ENH/BUG: Utilize _values_for_json in Series.to_json#65127

Open
Julian-Harbeck wants to merge 14 commits intopandas-dev:mainfrom
Julian-Harbeck:series-ea-values-for-json
Open

ENH/BUG: Utilize _values_for_json in Series.to_json#65127
Julian-Harbeck wants to merge 14 commits intopandas-dev:mainfrom
Julian-Harbeck:series-ea-values-for-json

Conversation

@Julian-Harbeck
Copy link
Copy Markdown
Contributor

Utilize _values_for_json in Series.to_json making Series with otherwise not serializable EAs serializable (e.g. if EAdtype.type is not serializable then likely also EA.__array__ is not serializable).

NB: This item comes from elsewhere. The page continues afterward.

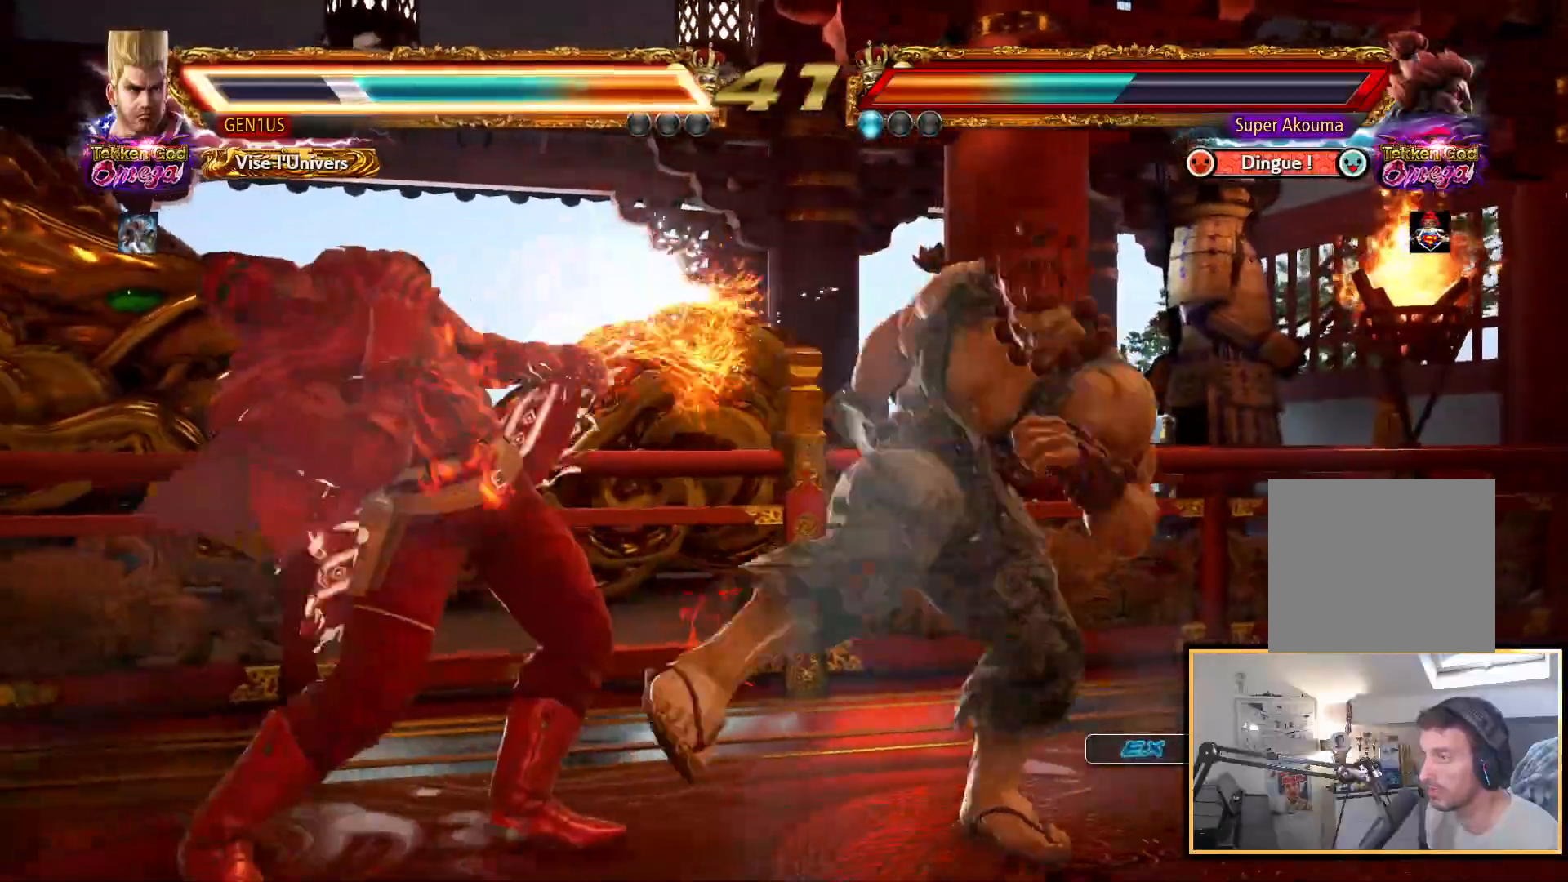
{"buttons": [], "left_stick": "center", "right_stick": "up", "events": []}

Also added the test_values_for_json test to BaseMethodsTests:

  • Check that the result of _values_for_json is a serializable np.ndarray.
  • Check that Series.to_json actually uses _values_for_json for EAs by checking that Series(data).to_json() and Series(data._values_for_json()).to_json() return the same result. Another option would be to use a pytest-mocker but that does not seem to currently be a dev dependency of pandas.
  • Checks that a round trip through JSON and converting back to data.dtype gives the same Series. Not sure if this should be a part of this test as it requires that the ExtensionArray can also be recovered from the JSON created by _values_for_json and a simple astype(ExtensionDtype). Although in my opinion that is exactly what you would want for JSON serialization and deserialization.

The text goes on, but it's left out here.